# Carl Orff



## deprofundis (Apr 25, 2014)

At first i did not think mutch of Orff carmina Burana.All do i heard, a Fortune, Empress of the world
everywhere in movie, but not there rest of it.I really like I in spring, one of the highlight of this composition.But each time i lisen to it grow on me and i hear new things i did not heard before. sutch work has a complexity that is outstanding.

Should i pick up Wagner(Orff fan like Wagner apparently) since Orff is my cup of tea, or more Carl Orff.I own a big thanks to magma (french zheul) that site em as influencial. because of em i discover Orff masterpiece.

That about it have a nice day guys:tiphat:


----------



## techniquest (Aug 3, 2012)

Wagner and Orff are _very_ different musically. I would suggest, since you are currently exploring 'Carmina Burana', that you listen to the other two works that make up the trilogy (of which 'Burana is the first), "Catulli Carmina" and "Trionfo di Afrodite".
"Catulli Carmina" is mostly entirely vocal, with instrumentation - consisting of two pianos and percussion - only present during the first section. "Trionfo di Afrodite" has chorus, soloists and full orchestra, but has a much sparser feel to it than 'Carmina Burana'. Both works are fascinating to listen to; I hope you enjoy them.


----------



## elgar's ghost (Aug 8, 2010)

Try and listen to other Orff if you can - in addition to the ones mentioned by Techniquest I recommend Der Mond (the Moon) and Die Kluge (the Wise Woman) - both after tales by the Grimm Brothers. Some of the instrumentation is characteristically sparse and the singing robust but Orff had a talent for using his forces to create an evocative, if occasionally unusual soundscape, whether it be medieval Germanic rusticity or the theatre of Ancient Rome/Greece.


----------



## PetrB (Feb 28, 2012)

I do wish TC had better search software for one, and the other wish is that when you go to the _Composer Guestbook_ category, that the listings there would be set to stay in alphabetical ordering.

The way it is, 'what is a _Composer Guestbook_' and its thoughtless format of listings in no particular order, it is easy for anyone to overlook the fact it exists, or when they do find it to not have the patience to read through a list of composers ordered arbitrarily as per date of last activity in a particular thread.

In the _composers Guestbook_ category -- but you have to scroll through what looks like a non-alphabetized list -- you will find:

http://www.talkclassical.com/5128-carl-orff.html

Best regards.


----------



## SONNET CLV (May 31, 2014)

deprofundis said:


> Should i pick up Wagner (Orff fan like Wagner apparently) since Orff is my cup of tea, or more Carl Orff.

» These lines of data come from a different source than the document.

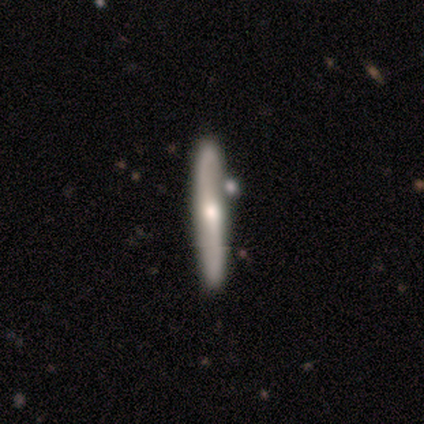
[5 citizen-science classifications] Smooth or featured? featured or disk (60%)
Edge-on disk? yes (100%)
Edge-on bulge? rounded (100%)
Merging? none (80%)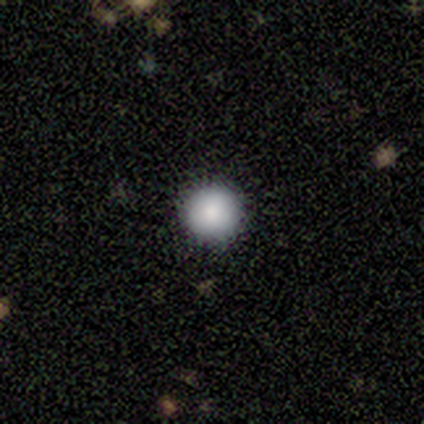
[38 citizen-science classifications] A smooth galaxy with no disk features (79%) that is round (97%). Merging: none (97%).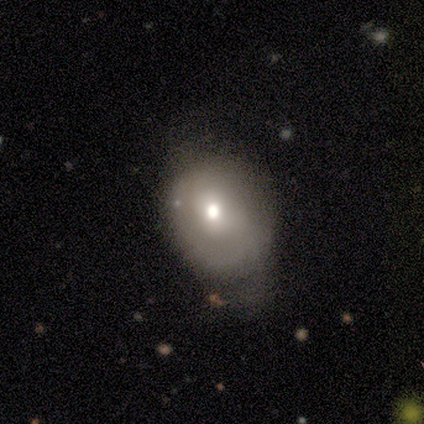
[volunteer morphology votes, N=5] type=smooth (60%); roundness=in between (67%); merging=minor disturbance (80%).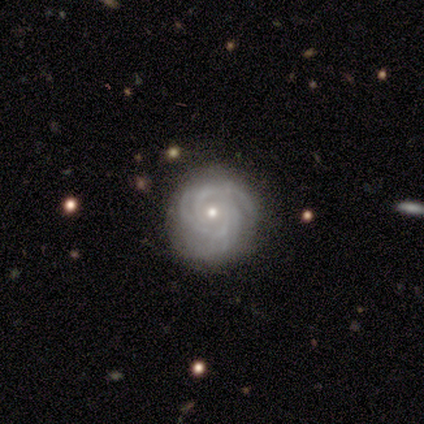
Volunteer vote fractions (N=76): Q: Smooth or featured?
A: featured or disk (92%); runner-up: star or artifact (5%)
Q: Edge-on disk?
A: no (99%); runner-up: yes (1%)
Q: Bar?
A: no (88%); runner-up: weak (9%)
Q: Spiral arms?
A: yes (99%); runner-up: no (1%)
Q: Spiral winding?
A: tight (87%); runner-up: medium (13%)
Q: Spiral arm count?
A: 3 (44%); runner-up: can't tell (18%)
Q: Bulge size?
A: small (54%); runner-up: moderate (45%)
Q: Merging?
A: none (75%); runner-up: minor disturbance (18%)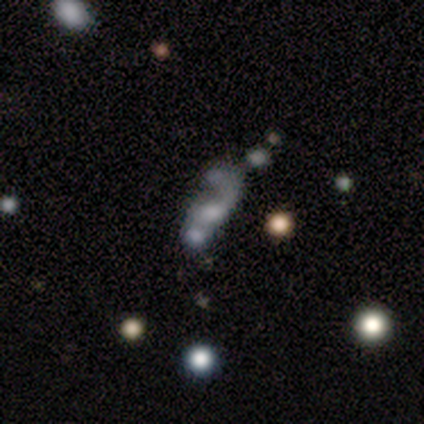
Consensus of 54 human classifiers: Smooth or featured? featured or disk (48%)
Edge-on disk? no (100%)
Bar? no (92%)
Spiral arms? no (58%)
Bulge size? large (31%, tied with none)
Merging? merger (46%)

Don't ask, just do. Try more Orff. Try some Wagner. Remember, the first piece you listen to by any composer may not necessarily be indicative of that composer's work, so don't turn away from someone on the basis of a single listen to a single work. Nor should you necessarily embrace a composer fully just because you liked the first thing you heard by him. But there is nothing wrong with exploring the music. Listen listen listen. There's a lot of stuff out there. Orff has some great stuff, Wagner has much great stuff.

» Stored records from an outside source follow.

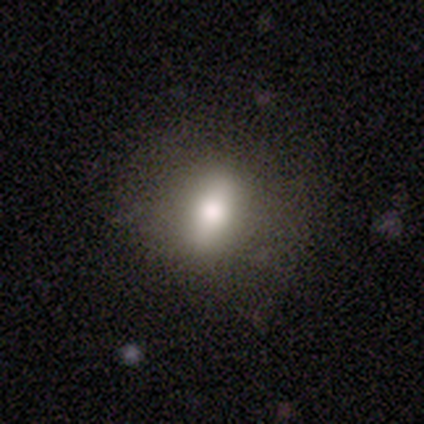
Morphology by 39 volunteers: type=smooth (74%); roundness=in between (66%); merging=none (95%).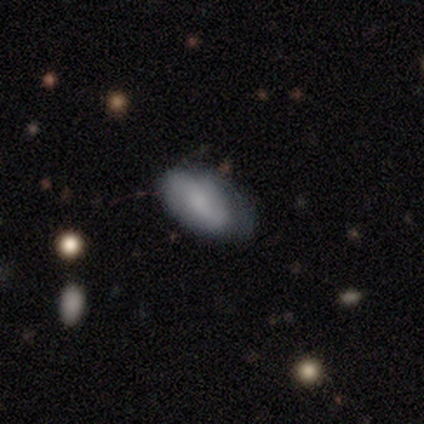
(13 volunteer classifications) This appears to be a smooth galaxy with no disk features (69%) that is in between round and cigar-shaped (100%). Merging: none (45%).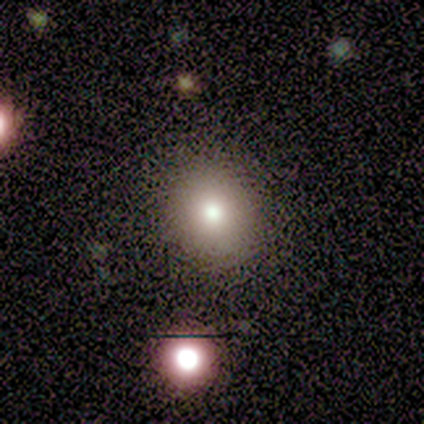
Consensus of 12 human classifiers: A smooth galaxy with no disk features (50%) that is round (83%).

Vote fractions:
- Smooth or featured? smooth: 50% / star or artifact: 33% / featured or disk: 17%
- How rounded? round: 83% / in between: 17% / cigar-shaped: 0%
- Merging? none: 100% / minor disturbance: 0% / major disturbance: 0% / merger: 0%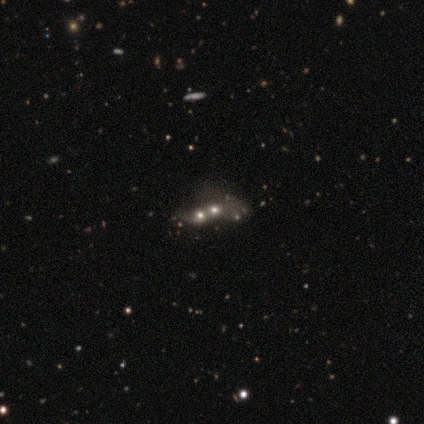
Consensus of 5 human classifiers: This appears to be a star or artifact, not a galaxy (60%).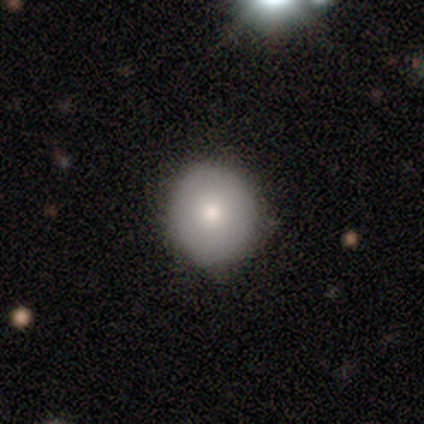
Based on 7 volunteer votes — Morphology: type=smooth (100%); roundness=round (100%); merging=none (100%).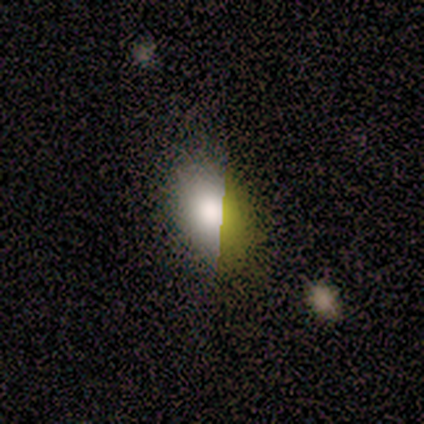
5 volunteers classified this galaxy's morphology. Smooth or featured? smooth (40%, tied with featured or disk)
How rounded? in between (100%)
Merging? none (50%)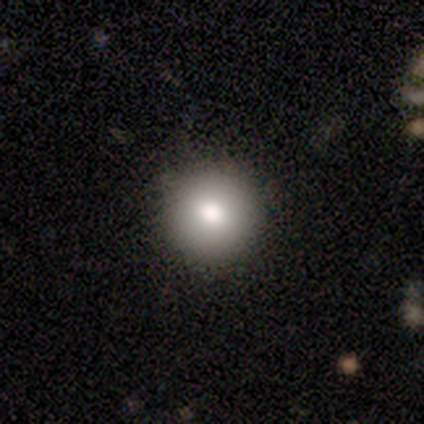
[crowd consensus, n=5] smooth_or_featured: smooth (p=0.60) [alt: featured or disk p=0.40]
how_rounded: round (p=0.67) [alt: in between p=0.33]
merging: none (p=0.80) [alt: minor disturbance p=0.20]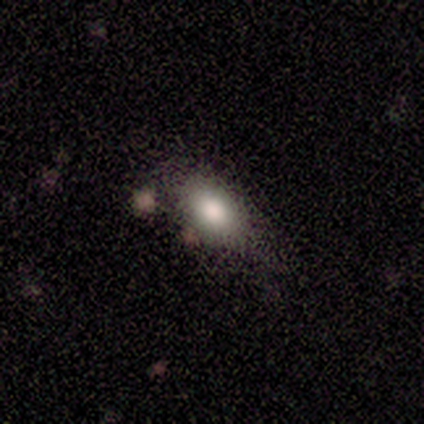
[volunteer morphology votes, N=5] Overall: smooth (100%). How rounded: in between (100%). Merging: none (60%; minor disturbance 40%).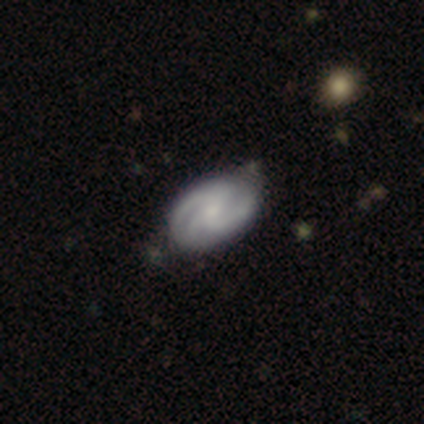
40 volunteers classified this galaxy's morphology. type=featured or disk (82%); edge-on=no (94%); bar=no (68%); spiral arms=yes (100%); winding=medium (55%); arm count=3 (71%); bulge=small (52%); merging=none (49%).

I will recommend, that when you get around to it, take a listen to _Belshazzar's Feast_, a cantata by the English composer William Walton. You may find that interesting.

Meanwhile, if powerful choral/orchestra music is your thing, I'm sure you'll get many recommendations from folks at this site. If you happen to get to Verdi's Requiem, and Mozart's Requiem, you will find there's a whole new area of non-secular masterpieces to explore.


----------



## Guest (Jun 13, 2014)

PetrB said:


> I do wish TC had better search software for one, and the other wish is that when you go to the _Composer Guestbook_ category, that the listings there would be set to stay in alphabetical ordering.
> 
> The way it is, 'what is a _Composer Guestbook_' and its thoughtless format of listings in no particular order, it is easy for anyone to overlook the fact it exists, or when they do find it to not have the patience to read through a list of composers ordered arbitrarily as per date of last activity in a particular thread.
> 
> ...


I have always found it slightly bothersome looking through that subforum as well, until science gave us an updated index!


----------



## PetrB (Feb 28, 2012)

arcaneholocaust said:


> I have always found it slightly bothersome looking through that subforum as well, until science gave us an updated index!

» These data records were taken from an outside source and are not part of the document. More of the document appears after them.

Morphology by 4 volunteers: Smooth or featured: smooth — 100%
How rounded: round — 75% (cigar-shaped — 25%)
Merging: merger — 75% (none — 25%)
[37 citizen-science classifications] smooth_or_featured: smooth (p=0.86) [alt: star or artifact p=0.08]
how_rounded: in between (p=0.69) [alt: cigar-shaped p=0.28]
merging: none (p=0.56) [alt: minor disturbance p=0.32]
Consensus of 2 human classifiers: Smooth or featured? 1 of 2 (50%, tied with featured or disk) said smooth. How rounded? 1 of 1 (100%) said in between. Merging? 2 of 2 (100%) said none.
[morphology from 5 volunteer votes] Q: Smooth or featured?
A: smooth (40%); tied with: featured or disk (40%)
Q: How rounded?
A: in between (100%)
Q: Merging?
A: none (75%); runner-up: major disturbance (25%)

Ideally, the site would provide an index, updated any time a new name is added in that category. As it is, _the very title of the category is not patently clear as to what it is about or how it is intended to function, and it is a general muddle-fumble about affair_.


----------



## techniquest (Aug 3, 2012)

> I will recommend, that when you get around to it, take a listen to Belshazzar's Feast, a cantata by the English composer William Walton. You may find that interesting.


What a fantastic piece of music, and an ace recommendation. Deprofundis, go listen to it now!


----------



## PetrB (Feb 28, 2012)

Stravinsky's _Les Noces_ was written and known to Orff before Orff composed _Carmina Burana._

Without the fact of _Les Noces,_ with its registration of solo singers, chamber choir, and its orchestra of four pianos and percussion, _Carmina Burana_ would have been unthinkable as we now know it.

So... Stravinsky, _Les Noces_ is a kind of must-listen recommend, along with his oratorio / opera, _Oedipus Rex._


----------